Using Basic Metacharacters 使用基本的元字符

Let’s find words ending with ed using the regular expression «ed$». We will use the re.search(p, s) function to check whether the pattern p can be found somewhere inside the string s. We need to specify the characters of interest, and use the dollar sign, which has a special behavior in the context of regular expressions in that it matches the end of the word（$表示以此结尾的单词）:

>>> [w for w in wordlist if re.search('ed$', w)]
['abaissed', 'abandoned', 'abased', 'abashed', 'abatised', 'abed', 'aborted', ...]

The . wildcard（通配符） symbol matches any single character（句号可以匹配任何单字符）. Suppose we have room in a crossword puzzle（纵横字谜） for an eight-letter word, with j as its third letter and t as its sixth letter. In place of each blank cell we use a period（句号，圆点）:

>>> [w for w in wordlist if re.search('^..j..t..$', w)]
['abjectly', 'adjuster', 'dejected', 'dejectly', 'injector', 'majestic', ...]

Your Turn: The caret symbol（插入字符） ^ matches the start of a string, just like the $ matches the end. What results do we get with the example just shown if we leave out both of these, and search for «..j..t..»? 字符长度就不能保证为8了

Finally, the ? symbol specifies that the previous character is optional（？表示先前的字符是可选的）. Thus «^e-?mail $» will match both email and e-mail. We could count the total number of occurrences of this word (in either spelling) in a text using sum(1 for w in text if re.search('^e-? mail$', w)).

Ranges and Closures 范围和结束

The T9 system is used for entering text on mobile phones (see Figure 3-5). Two or more words that are entered with the same sequence of keystrokes（击键） are known as textonyms(网上找来的解释：words that map to the same mobile phone keys when sending text messages). For example, both hole and golf are entered by pressing the sequence 4653（手机键盘）. What other words could be produced with the same sequence? Here we use the regular expression «^[ghi][mno][jlk][def]$»:

>>> [w for w in wordlist if re.search('^[ghi][mno][jlk][def]$', w)]
['gold', 'golf', 'hold', 'hole']

The first part of the expression, «^[ghi]», matches the start of a word followed by g, h, or i. The next part of the expression, «[mno]», constrains the second character to be m, n, or o. The third and fourth characters are also constrained. Only four words satisfy all these constraints. Note that the order of characters inside the square brackets is not significant, so we could have written «^[hig][nom][ljk][fed]$» and matched the same words.

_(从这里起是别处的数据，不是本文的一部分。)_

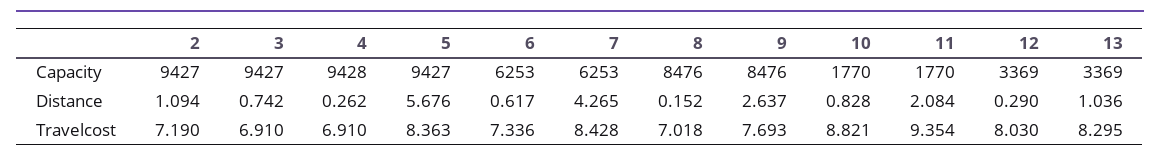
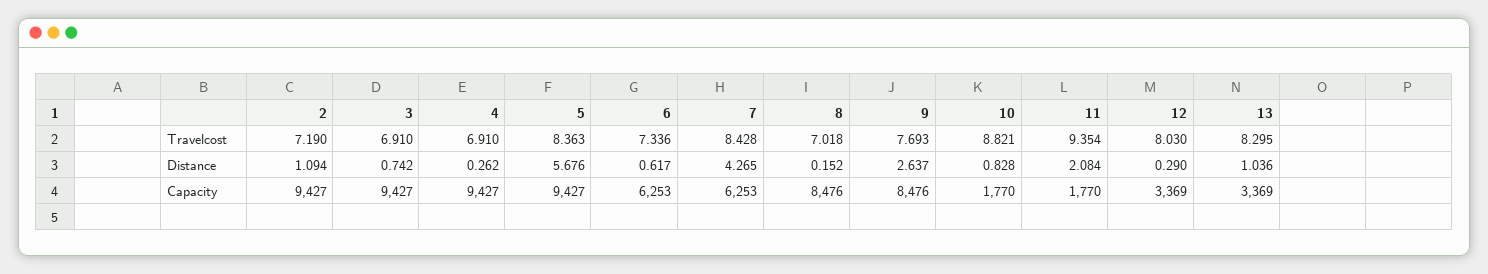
  {
    "2": {
      "Capacity": 9427,
      "Distance": 1.094,
      "Travelcost": 7.19
    },
    "3": {
      "Capacity": 9427,
      "Distance": 0.742,
      "Travelcost": 6.91
    },
    "4": {
-     "Capacity": 9428,
+     "Capacity": 9427,
      "Distance": 0.262,
      "Travelcost": 6.91
    },
    "5": {
      "Capacity": 9427,
      "Distance": 5.676,
      "Travelcost": 8.363
    },
    "6": {
      "Capacity": 6253,
      "Distance": 0.617,
      "Travelcost": 7.336
    },
    "7": {
      "Capacity": 6253,
      "Distance": 4.265,
      "Travelcost": 8.428
    },
    "8": {
      "Capacity": 8476,
      "Distance": 0.152,
      "Travelcost": 7.018
    },
    "9": {
      "Capacity": 8476,
      "Distance": 2.637,
      "Travelcost": 7.693
    },
    "10": {
      "Capacity": 1770,
      "Distance": 0.828,
      "Travelcost": 8.821
    },
    "11": {
      "Capacity": 1770,
      "Distance": 2.084,
      "Travelcost": 9.354
    },
    "12": {
      "Capacity": 3369,
      "Distance": 0.29,
      "Travelcost": 8.03
    },
    "13": {
      "Capacity": 3369,
      "Distance": 1.036,
      "Travelcost": 8.295
    }
  }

Figure 3-5. T9: Text on 9 keys.

Your Turn: Look for some “finger-twisters,” by searching for words that use only part of the number-pad. For example «^[ghijklmno]+$», or more concisely, «^[g-o]+$», will match words that only use keys 4, 5, 6 in the center row, and «^[a-fj-o]+$» will match words that use keys 2, 3, 5, 6 in the top-right corner. What do - and + mean? +表示一个或多个,-表示范围

Let’s explore the + symbol a bit further. Notice that it can be applied to individual letters, or to bracketed sets of letters:

  > >>> chat_words = sorted(set(w for w in nltk.corpus.nps_chat.words()))
  >>> [w for w in chat_words if re.search('^m+i+n+e+$', w)]
  ['miiiiiiiiiiiiinnnnnnnnnnneeeeeeeeee', 'miiiiiinnnnnnnnnneeeeeeee', 'mine',
  'mmmmmmmmiiiiiiiiinnnnnnnnneeeeeeee']
  >>> [w for w in chat_words if re.search('^[ha]+$', w)]
  ['a', 'aaaaaaaaaaaaaaaaa', 'aaahhhh', 'ah', 'ahah', 'ahahah', 'ahh',
  'ahhahahaha', 'ahhh', 'ahhhh', 'ahhhhhh', 'ahhhhhhhhhhhhhh', 'h', 'ha', 'haaa',
  'hah', 'haha', 'hahaaa', 'hahah', 'hahaha', 'hahahaa', 'hahahah', 'hahahaha', ...]

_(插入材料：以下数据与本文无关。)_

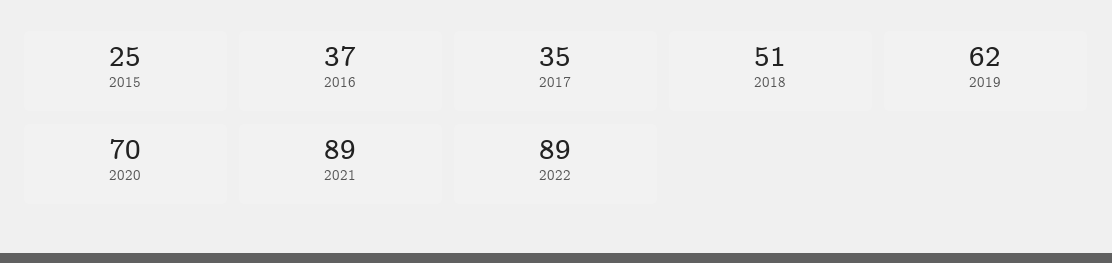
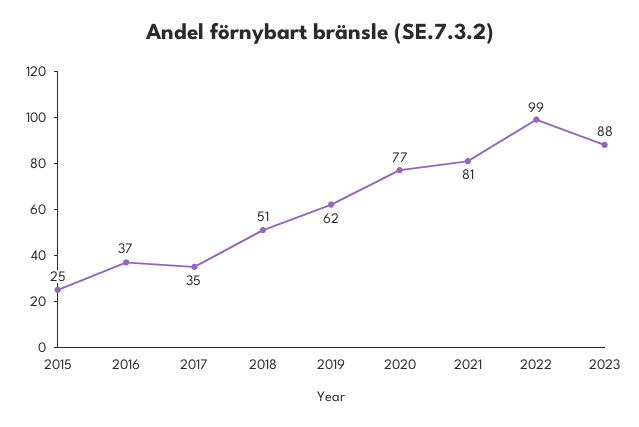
  {
    "2015": 25,
    "2016": 37,
    "2017": 35,
    "2018": 51,
    "2019": 62,
-   "2020": 70,
+   "2020": 77,
-   "2021": 89,
+   "2021": 81,
-   "2022": 89
+   "2022": 99,
+   "2023": 88
  }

It should be clear that + simply means “one or more instances of the preceding item,” which could be an individual character like m, a set like [fed], or a range like [d-f]. Now let’s replace + with *, which means “zero or more instances of the preceding item.” The regular expression «^m*i*n*e*$» will match everything that we found using «^m+i+n+e+$», but also words where some of the letters don’t appear at all, e.g., me, min, and mmmmm. Note that the + and * symbols are sometimes referred to as Kleene closures, or simply closures（闭包？）.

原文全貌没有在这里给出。